Okay, my first reviews of the feellife juices (70/30 pg/vg)
 all on my mvp at 8W

Deluxe Tobacco 18mg - proper tobacco taste with a nutty flavour on the exhale, not too fond of it on its own but decent to mix with other flavours, loads of vapour and a nice TH.

Apricot 18mg - WOW!!!! Yummyyyy! Great refreshing flavour, loads of vapour and decent TH! Really like this one 

Ice Mint 18mg - WOW also very yummy, very nice mint flavour, not over powering with a slight sweet tingle to it, really like this one too  great TH and again loads of flavour and vapour!!! Keep the good times rolling

Reactions: Like 4 | Thanks 1 | Informative 1


----------



## johan (14/5/14)

Like your impressions; short and to the point - keep them coming Yster Bessie

Reactions: Thanks 1


----------



## phanatik (14/5/14)

Nice review... are these from @VapeCulture ?

Reactions: Thanks 1


----------



## Andre (14/5/14)

phanatik said:


> Nice review... are these from @VapeCulture ?


Yes, they are, but methinks their web site is not up to date.

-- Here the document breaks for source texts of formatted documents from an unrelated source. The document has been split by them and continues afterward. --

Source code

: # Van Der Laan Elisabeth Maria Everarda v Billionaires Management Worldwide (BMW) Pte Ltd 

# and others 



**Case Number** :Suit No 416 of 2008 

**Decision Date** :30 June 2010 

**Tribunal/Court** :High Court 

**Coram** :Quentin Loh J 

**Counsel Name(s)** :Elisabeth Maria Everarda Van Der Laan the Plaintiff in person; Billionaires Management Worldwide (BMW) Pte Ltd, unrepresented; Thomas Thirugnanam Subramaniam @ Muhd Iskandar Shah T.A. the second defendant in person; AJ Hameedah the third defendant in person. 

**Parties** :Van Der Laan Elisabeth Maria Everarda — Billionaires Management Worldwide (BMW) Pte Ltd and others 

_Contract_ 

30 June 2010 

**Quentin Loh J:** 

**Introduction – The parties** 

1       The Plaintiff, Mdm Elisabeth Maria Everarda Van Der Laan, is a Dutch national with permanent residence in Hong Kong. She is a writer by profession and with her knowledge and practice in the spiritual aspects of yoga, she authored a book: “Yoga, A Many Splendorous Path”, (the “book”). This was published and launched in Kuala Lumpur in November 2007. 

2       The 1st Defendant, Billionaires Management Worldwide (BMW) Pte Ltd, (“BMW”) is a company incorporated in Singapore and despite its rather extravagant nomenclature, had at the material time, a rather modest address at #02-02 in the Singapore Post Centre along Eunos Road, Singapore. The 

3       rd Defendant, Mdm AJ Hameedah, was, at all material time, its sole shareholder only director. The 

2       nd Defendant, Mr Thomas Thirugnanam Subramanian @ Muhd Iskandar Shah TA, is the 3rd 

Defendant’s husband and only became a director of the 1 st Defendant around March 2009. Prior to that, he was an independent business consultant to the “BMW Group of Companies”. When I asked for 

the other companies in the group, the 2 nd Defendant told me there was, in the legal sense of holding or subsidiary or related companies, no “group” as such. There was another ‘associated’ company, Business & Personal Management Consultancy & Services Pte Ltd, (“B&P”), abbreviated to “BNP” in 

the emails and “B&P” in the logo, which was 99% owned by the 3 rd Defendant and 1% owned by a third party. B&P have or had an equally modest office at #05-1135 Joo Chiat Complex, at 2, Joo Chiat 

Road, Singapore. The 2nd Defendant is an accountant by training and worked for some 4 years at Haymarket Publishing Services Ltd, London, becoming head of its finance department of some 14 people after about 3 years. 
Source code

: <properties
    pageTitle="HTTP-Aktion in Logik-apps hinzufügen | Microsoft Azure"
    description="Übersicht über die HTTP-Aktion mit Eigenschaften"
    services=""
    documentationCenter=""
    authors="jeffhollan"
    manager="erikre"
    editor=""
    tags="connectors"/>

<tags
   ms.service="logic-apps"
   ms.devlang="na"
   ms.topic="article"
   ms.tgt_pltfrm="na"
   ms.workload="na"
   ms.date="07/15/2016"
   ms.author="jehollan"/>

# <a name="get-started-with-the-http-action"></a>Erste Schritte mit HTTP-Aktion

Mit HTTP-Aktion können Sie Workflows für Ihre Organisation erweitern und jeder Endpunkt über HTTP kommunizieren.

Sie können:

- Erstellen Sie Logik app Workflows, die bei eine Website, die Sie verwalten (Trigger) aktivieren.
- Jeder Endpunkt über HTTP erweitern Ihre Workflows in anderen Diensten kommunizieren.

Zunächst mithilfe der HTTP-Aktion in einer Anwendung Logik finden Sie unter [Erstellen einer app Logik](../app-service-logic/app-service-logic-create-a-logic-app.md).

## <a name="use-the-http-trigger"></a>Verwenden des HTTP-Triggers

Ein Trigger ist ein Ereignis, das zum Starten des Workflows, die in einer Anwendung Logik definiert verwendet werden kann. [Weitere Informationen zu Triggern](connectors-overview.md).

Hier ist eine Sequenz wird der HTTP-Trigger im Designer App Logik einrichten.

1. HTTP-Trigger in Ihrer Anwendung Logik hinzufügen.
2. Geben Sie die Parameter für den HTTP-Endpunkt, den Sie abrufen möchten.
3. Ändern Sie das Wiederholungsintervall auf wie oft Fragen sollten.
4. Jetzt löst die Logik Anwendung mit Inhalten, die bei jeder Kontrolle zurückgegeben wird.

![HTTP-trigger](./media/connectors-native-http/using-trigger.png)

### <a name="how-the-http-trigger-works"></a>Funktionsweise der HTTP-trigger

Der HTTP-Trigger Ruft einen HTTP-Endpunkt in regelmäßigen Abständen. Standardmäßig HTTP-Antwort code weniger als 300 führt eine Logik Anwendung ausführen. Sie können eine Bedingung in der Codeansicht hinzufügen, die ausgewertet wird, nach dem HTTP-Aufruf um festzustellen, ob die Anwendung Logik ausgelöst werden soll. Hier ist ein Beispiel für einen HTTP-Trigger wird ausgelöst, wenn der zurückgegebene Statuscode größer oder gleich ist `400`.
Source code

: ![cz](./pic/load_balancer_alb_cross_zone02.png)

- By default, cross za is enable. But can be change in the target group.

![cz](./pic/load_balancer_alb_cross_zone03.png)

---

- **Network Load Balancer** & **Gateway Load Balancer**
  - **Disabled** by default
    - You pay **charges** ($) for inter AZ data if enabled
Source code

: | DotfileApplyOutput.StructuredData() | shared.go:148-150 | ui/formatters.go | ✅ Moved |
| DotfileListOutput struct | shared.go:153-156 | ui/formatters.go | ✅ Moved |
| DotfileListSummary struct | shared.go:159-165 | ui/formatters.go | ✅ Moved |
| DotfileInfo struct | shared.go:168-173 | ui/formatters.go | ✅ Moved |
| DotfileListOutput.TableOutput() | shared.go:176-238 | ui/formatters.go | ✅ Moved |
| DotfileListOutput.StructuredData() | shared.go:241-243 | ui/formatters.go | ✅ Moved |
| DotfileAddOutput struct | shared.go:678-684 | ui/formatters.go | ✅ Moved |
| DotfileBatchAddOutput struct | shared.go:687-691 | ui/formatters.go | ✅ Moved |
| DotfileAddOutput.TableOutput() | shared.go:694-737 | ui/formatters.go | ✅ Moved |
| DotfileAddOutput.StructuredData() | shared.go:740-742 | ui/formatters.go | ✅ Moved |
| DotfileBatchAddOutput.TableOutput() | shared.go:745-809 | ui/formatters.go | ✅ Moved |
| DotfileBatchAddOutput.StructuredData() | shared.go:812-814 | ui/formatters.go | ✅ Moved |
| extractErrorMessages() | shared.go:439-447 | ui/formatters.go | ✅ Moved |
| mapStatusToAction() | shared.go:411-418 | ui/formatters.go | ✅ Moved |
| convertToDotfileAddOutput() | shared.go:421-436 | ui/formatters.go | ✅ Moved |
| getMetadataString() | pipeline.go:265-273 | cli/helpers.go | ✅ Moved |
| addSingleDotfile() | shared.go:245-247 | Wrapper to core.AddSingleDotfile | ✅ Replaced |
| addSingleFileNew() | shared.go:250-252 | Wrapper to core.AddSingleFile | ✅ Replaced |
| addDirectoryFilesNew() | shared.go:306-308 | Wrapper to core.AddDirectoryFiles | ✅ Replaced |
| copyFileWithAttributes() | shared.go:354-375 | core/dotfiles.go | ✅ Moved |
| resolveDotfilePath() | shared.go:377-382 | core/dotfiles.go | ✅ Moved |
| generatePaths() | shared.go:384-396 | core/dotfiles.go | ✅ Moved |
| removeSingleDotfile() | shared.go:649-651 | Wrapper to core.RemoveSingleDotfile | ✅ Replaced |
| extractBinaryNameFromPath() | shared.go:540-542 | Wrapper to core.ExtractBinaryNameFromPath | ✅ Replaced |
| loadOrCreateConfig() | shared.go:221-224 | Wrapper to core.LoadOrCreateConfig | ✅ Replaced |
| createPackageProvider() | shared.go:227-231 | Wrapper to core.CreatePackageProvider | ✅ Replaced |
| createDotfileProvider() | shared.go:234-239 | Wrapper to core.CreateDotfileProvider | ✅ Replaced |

PM him.


----------



## Metal Liz (14/5/14)

Yup @phanatik, like Matthee said they are from VapeCulture - he's juices finally arrived and so far they were definitely worth the wait hahaha  definitely want to try out some more of these flavours


----------



## Metal Liz (26/5/14)

Blueberry - 18mg
Aspire BDC @ 8W on MVP

Not too strong berry flavour, semi sweet taste to it, loads of vapour and a decent TH. I think this is one to mix in with other berry flavours for me... A very nice lightly berry flavoured juice


----------



## Metal Liz (26/5/14)

Cotton Candy 18mg
Evod pink tank with rebuilt and rewicked coil of 1.7ohm (compliments of @Riaz) @ 9W on the MVP

First impressions... OMW!!!!!! YUM!!!! it takes me back to childhood, it tastes exactly like spookasem, without the overpowering sweetness  definitely a winner and a reorderer hehehe and again as i've found with all the feellife juices, flavour is ace, vapour is plenty-full (with the cotton wick way more than usual) and TH is decent (no scratching, just bang on)

Reactions: Like 1


----------



## Riaz (26/5/14)

Metal Liz said:


> Cotton Candy 18mg
> Evod pink tank with rebuilt and rewicked coil of 1.7ohm (compliments of @Riaz) @ 9W on the MVP
> 
> First impressions... OMW!!!!!! YUM!!!! it takes me back to childhood, it tastes exactly like spookasem, without the overpowering sweetness  definitely a winner and a reorderer hehehe and again as i've found with all the feellife juices, flavour is ace, vapour is plenty-full (with the cotton wick way more than usual) and TH is decent (no scratching, just bang on)


----------